The complete implementation of all four arithmetic operations --addition, subtraction, multiplication and division-- is provided. Cpp bignum arithmetic is not very fast; for instance, given the following calculation of 30!:
BN_TO_LITERAL(
BN_MUL((3)(0),BN_MUL((2)(9),BN_MUL((2)(8),BN_MUL((2)(7),
BN_MUL((2)(6),BN_MUL((2)(5),BN_MUL((2)(4),BN_MUL((2)(3),
BN_MUL((2)(2),BN_MUL((2)(1),BN_MUL((2)(0),BN_MUL((1)(9),
BN_MUL((1)(8),BN_MUL((1)(7),BN_MUL((1)(6),BN_MUL((1)(5),
BN_MUL((1)(4),BN_MUL((1)(3),BN_MUL((1)(2),BN_MUL((1)(1),
BN_MUL((1)(0),BN_MUL((9) ,BN_MUL((8) ,BN_MUL((7),
BN_MUL((6) ,BN_MUL((5) ,BN_MUL((4) ,BN_MUL((3),
(2))))))))))))))))))))))))))))))
it takes around 20 seconds for this expression to expand to
265252859812191058636308480000000
using GCC 3.4.4 for Cygwin in a Windows box with a 1.66 GHz Intel Core 2 Duo and 1 GB RAM. Within the same environment, the long division
BN_TO_LITERAL(
BN_DIV(
(2)(6)(5)(2)(5)(2)(8)(5)(9)(8)(1)(2)(1)(9)(1)(0)(5)

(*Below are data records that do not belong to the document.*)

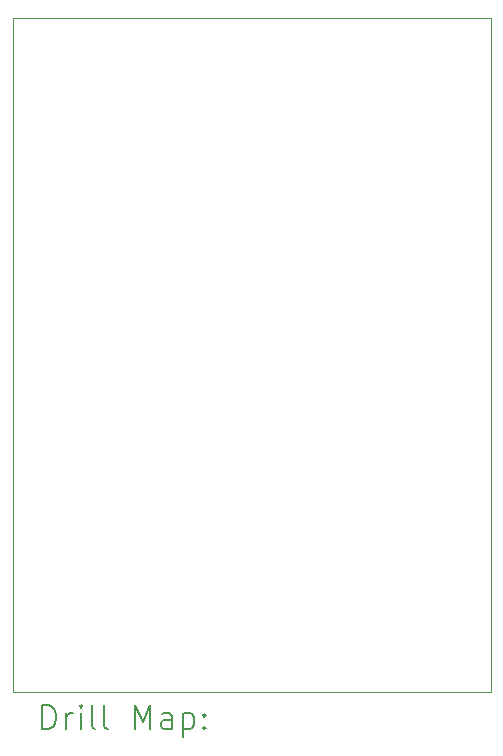
<source format=gbr>
%FSLAX45Y45*%
G04 Gerber Fmt 4.5, Leading zero omitted, Abs format (unit mm)*
G04 Created by KiCad (PCBNEW (6.0.2)) date 2022-07-21 21:07:06*
%MOMM*%
%LPD*%
G01*
G04 APERTURE LIST*
%TA.AperFunction,Profile*%
%ADD10C,0.100000*%
%TD*%
%ADD11C,0.200000*%
G04 APERTURE END LIST*
D10*
X13595024Y-11460000D02*
X17644976Y-11460000D01*
X17644976Y-11460000D02*
X17644976Y-5760000D01*
X17644976Y-5760000D02*
X13595024Y-5760000D01*
X13595024Y-5760000D02*
X13595024Y-11460000D01*
D11*
X13847643Y-11775476D02*
X13847643Y-11575476D01*
X13895262Y-11575476D01*
X13923833Y-11585000D01*
X13942881Y-11604048D01*
X13952405Y-11623095D01*
X13961929Y-11661190D01*
X13961929Y-11689762D01*
X13952405Y-11727857D01*
X13942881Y-11746905D01*
X13923833Y-11765952D01*
X13895262Y-11775476D01*
X13847643Y-11775476D01*
X14047643Y-11775476D02*
X14047643Y-11642143D01*
X14047643Y-11680238D02*
X14057167Y-11661190D01*
X14066691Y-11651667D01*
X14085738Y-11642143D01*
X14104786Y-11642143D01*
X14171452Y-11775476D02*
X14171452Y-11642143D01*
X14171452Y-11575476D02*
X14161929Y-11585000D01*
X14171452Y-11594524D01*
X14180976Y-11585000D01*
X14171452Y-11575476D01*
X14171452Y-11594524D01*
X14295262Y-11775476D02*
X14276214Y-11765952D01*
X14266691Y-11746905D01*
X14266691Y-11575476D01*
X14400024Y-11775476D02*
X14380976Y-11765952D01*
X14371452Y-11746905D01*
X14371452Y-11575476D01*
X14628595Y-11775476D02*
X14628595Y-11575476D01*
X14695262Y-11718333D01*
X14761929Y-11575476D01*
X14761929Y-11775476D01*
X14942881Y-11775476D02*
X14942881Y-11670714D01*
X14933357Y-11651667D01*
X14914310Y-11642143D01*
X14876214Y-11642143D01*
X14857167Y-11651667D01*
X14942881Y-11765952D02*
X14923833Y-11775476D01*
X14876214Y-11775476D01*
X14857167Y-11765952D01*
X14847643Y-11746905D01*
X14847643Y-11727857D01*
X14857167Y-11708809D01*
X14876214Y-11699286D01*
X14923833Y-11699286D01*
X14942881Y-11689762D01*
X15038119Y-11642143D02*
X15038119Y-11842143D01*
X15038119Y-11651667D02*
X15057167Y-11642143D01*
X15095262Y-11642143D01*
X15114310Y-11651667D01*
X15123833Y-11661190D01*
X15133357Y-11680238D01*
X15133357Y-11737381D01*
X15123833Y-11756428D01*
X15114310Y-11765952D01*
X15095262Y-11775476D01*
X15057167Y-11775476D01*
X15038119Y-11765952D01*
X15219072Y-11756428D02*
X15228595Y-11765952D01*
X15219072Y-11775476D01*
X15209548Y-11765952D01*
X15219072Y-11756428D01*
X15219072Y-11775476D01*
X15219072Y-11651667D02*
X15228595Y-11661190D01*
X15219072Y-11670714D01*
X15209548Y-11661190D01*
X15219072Y-11651667D01*
X15219072Y-11670714D01*
M02*

</source>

(8)(6)(3)(6)(3)(0)(8)(4)(8)(0)(0)(0)(0)(0)(0)(0),
(1)(8)(3)(7)(0)(8)(0)(0)))
takes around 12 seconds. In a later entry, we will explore ways to improve the performance of bignum multiplication and division through memoization techniques.